Delhi based National Consumer Court has asked state owned New India Assurance(NIA) to pay a health claim of Rs 1 lakh to a policyholder which it had rejected earlier saying that treatment disease of the patient ( for which claimant has sought the claim) was due to the alcohol consumption that was not covered in the company's policy.

Prem Narain,presiding member of member the National Consumer court gave his  verdict in case of “New India Assurance Co. Ltd. vs Surender Kumar Nanda'' on 17 November, 2017''.

Earlier, NIA had gone to the National Consumer Court against the the order the Delhi State Consumer Disputes Redressal Commission that had asked the NIA to settle the claim in favour of the insured..

A mediclaim policy was purchased by Nanda for himself and his family members. On Feb 28,.2004, Nanda's son was admitted in Pentamed Hospital with complaint of pain in Epigastric Region and was discharged within a month.

Nanda submitted the claim seeking reimbursement of the amount. The claim submitted by Nanda was examined and repudiated by NIA as it was covered under exclusion clause 4.8 of the policy. On March 28,2006, Nanda's complain against NIA was dismissed by the District Forum holding no deficiency of service on the part of NIA . On  March 19,2009 Delhi , State Commission allowed the appeal of Nanda and directed NIA to pay Rs.1 lakh to the policy holder 

The National Consumer Court explained that the claim submitted by Nanda was examined and repudiated as it was covered under exclusion clause of the policy.

A simple reading of condition of the policy issued by the NIA revealed  that any expenditure in connection with or in respect of use of alcohol shall not be admissible under the policy. The terms of the policy are to be construed in the manner in which they are written, said the the National Consumer Court…

Common interpretation could only mean that any expenditure incurred in respect of or in connection with use of alcohol should not be admissible. The expenditure in respect of or in connection of use of alcohol in normal parlance would mean the expenses incurred on actual use of alcohol or in treatment on drug addiction in respect of alcohol. It is not possible to extend the meaning of this clause to cover all cases of diseases, which may have something to do with the use of alcohol, particularly if that disease can be caused due to many other reasons including use of alcohol, said the National Consumer Court..

it is settled law that the terms of the contract has to be strictly read and natural meaning be given to it. No outside aid should be sought unless the meaning is ambiguous.

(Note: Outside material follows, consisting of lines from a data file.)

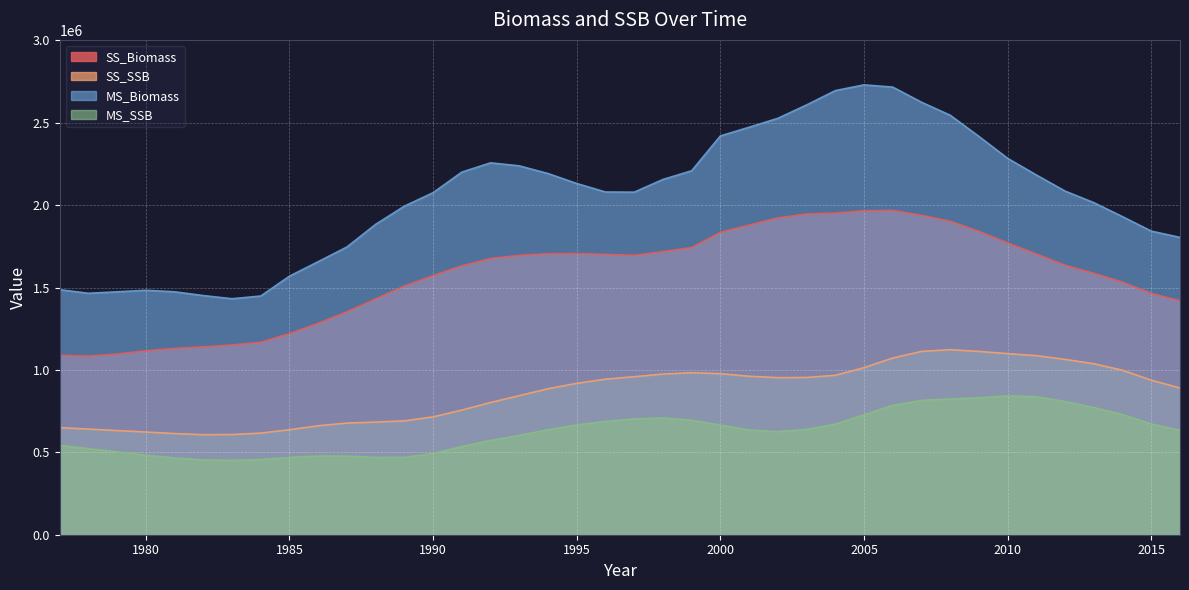

What is the value of the MS_Biomass point at the 21st from the left?

2078503.9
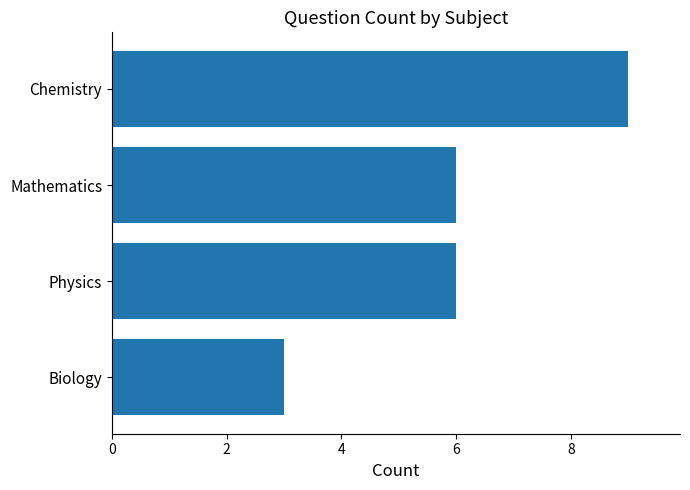

Reading top to bottom, what are all the values shown in this chart?

9	6	6	3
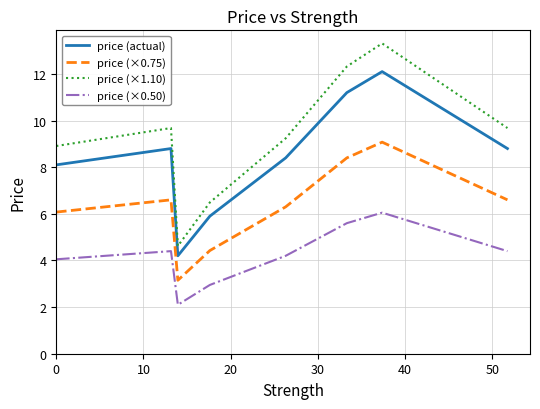

Does the chart display data point markers on the line(s)?

No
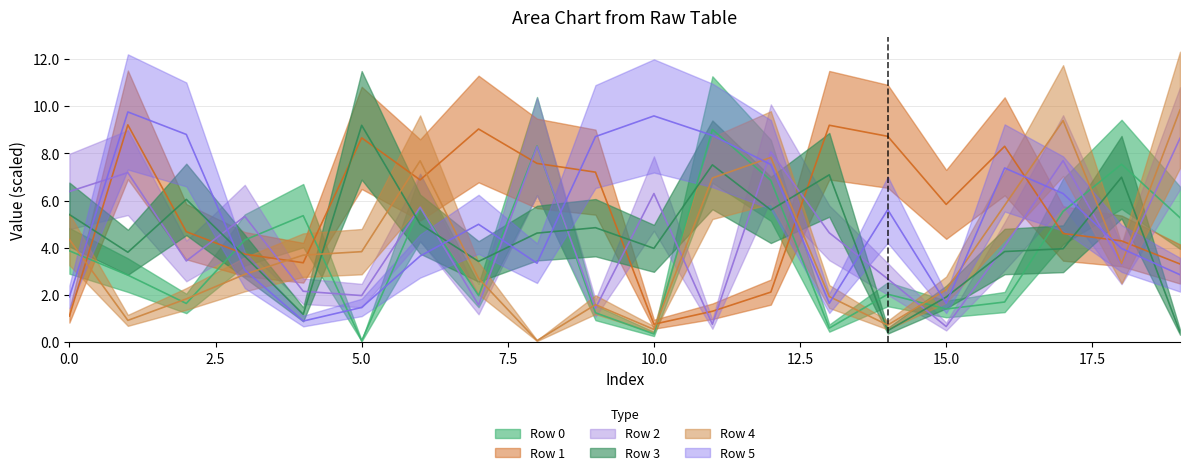

What is the minimum value for Row 4?

0.1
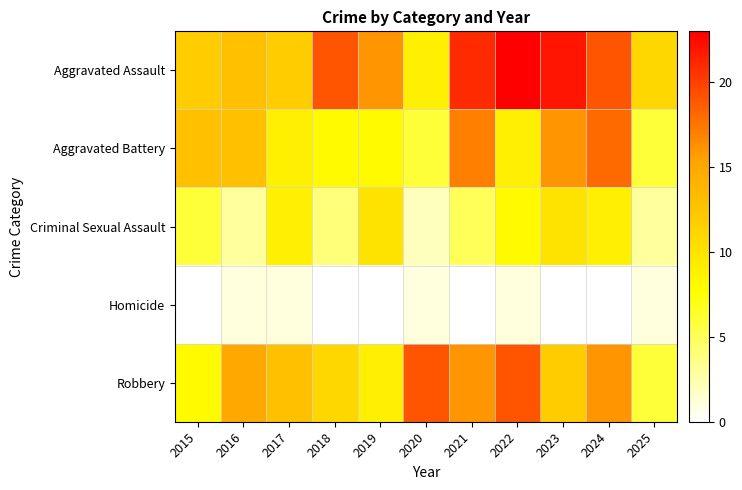

At which category does the chart reach its peak across all series?

2022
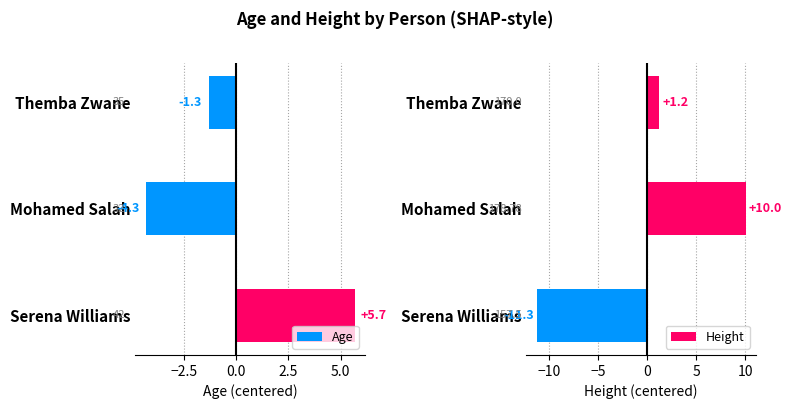

Is it true that Age equals -4.3 at Mohamed Salah?

True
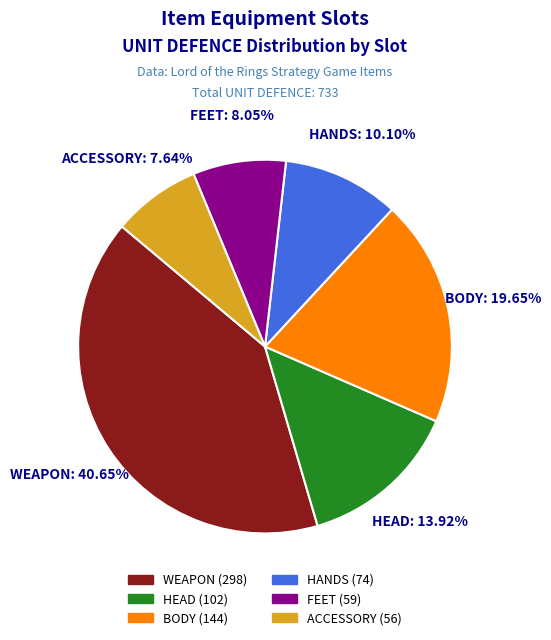

Is there a majority slice in this chart?

No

Clearly, nothing is mentioned in the policy relating to exclusion that treatment expenditure of any disease caused by use of alcohol or arising out of the use of alcohol will  not be admissible, said the National Consumer Court..

The insurance policy between the insurer and the insured represents a contract between the parties. Since the insurer undertakes to compensate the loss suffered by the insured on account of risks covered by the insurance policy, the terms of the agreement have to be strictly construed to determine the extent of liability of the insurer, said the Court.

The insured cannot claim anything more than what is  covered by the insurance policy. That being so, the insured has also to act strictly in accordance with the statutory limitations or terms of the policy expressly set out therein, said the the National Consumer Court…

Howsoever liberally we may construe the policy but we cannot take liberalism to the extent of substituting the words which are not intended.It is settled law that terms of the policy shall govern the contract between the parties, they have to abide by the definition given therein and all those expressions appearing in the policy should be interpreted with reference to the terms of policy and not with reference to the definition given in other laws. It is a matter of contract and in terms of the contract the relation of the parties shall abide and it is presumed that when the parties have entered into a contract of insurance with their eyes wide open, they cannot rely on definition given in other enactment, said the Court.